In the past, Monk had inquired into matters solely at her behest, when she felt that an injustice was threatened or had been done.

To begin with, he caught a cab to see Mrs. Stonefield in her own home, as he had said he would. It would give him a clearer impression of her, of the family's well-being, both financial and social, and-if he were perceptive enoughalso of the relationships beneath the surface of what she had told him.

The house was on Upper George Street, on the corner of Seymour Place just east of the Edgware Road. It took him more than an hour in heavy traffic and a hard, soaking rain, from the far side of the river to arrive at the other side of Mayfair, alight, and pay the driver. It was nearly four o'clock, and the lamplighters were already out in the thickening dusk. He turned his coat collar up and crossed the footpath to knock on the front door. At this hour any formal callers would have been and gone, if indeed she were receiving callers.

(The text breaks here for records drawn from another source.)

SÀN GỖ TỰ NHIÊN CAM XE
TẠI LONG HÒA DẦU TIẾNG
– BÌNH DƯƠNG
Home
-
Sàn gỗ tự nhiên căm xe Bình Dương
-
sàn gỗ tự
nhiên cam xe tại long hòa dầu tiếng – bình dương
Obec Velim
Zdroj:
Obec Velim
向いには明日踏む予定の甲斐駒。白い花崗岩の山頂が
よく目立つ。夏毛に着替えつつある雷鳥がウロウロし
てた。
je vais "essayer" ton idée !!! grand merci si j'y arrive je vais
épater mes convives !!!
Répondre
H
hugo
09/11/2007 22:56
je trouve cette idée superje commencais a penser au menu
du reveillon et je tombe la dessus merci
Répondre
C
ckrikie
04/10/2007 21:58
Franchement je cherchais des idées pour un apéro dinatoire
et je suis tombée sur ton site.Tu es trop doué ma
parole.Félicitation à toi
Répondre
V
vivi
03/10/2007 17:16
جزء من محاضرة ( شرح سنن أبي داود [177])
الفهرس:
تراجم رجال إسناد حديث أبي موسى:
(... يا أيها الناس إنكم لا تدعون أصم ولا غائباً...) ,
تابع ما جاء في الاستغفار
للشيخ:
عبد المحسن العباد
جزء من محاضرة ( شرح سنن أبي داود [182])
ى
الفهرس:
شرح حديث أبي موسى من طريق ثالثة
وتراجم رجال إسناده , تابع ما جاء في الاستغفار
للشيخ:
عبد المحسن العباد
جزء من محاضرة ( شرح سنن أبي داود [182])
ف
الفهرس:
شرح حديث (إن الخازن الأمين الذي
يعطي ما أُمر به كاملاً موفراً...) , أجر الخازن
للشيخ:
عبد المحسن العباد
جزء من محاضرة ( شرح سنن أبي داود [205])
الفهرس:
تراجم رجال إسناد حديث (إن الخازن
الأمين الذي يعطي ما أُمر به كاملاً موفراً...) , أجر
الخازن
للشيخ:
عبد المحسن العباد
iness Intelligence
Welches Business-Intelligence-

He shivered and turned to look back at the street. It was quiet and eminently respectable. Rows of similar windows looked out onto neat front gardens. Areaways were swept clean. Behind closed back gates would be cellar chutes for coal, dustbins, scrubbed scullery steps and back door en- trances for tradesmen and deliveries.

Was this what Angus Stonefield wanted? Or had he become suffocated by its predictability and discretion? Had his soul yearned for something wilder, more exhilarating, something that challenged the mind and disturbed the heart? And had he been prepared to sacrifice safety, the warmth of family, as its price? Had he grown to loathe being known by his neighbors, relied upon by his dependents; every day, every year mapped out before him to a decent and uneventful old age?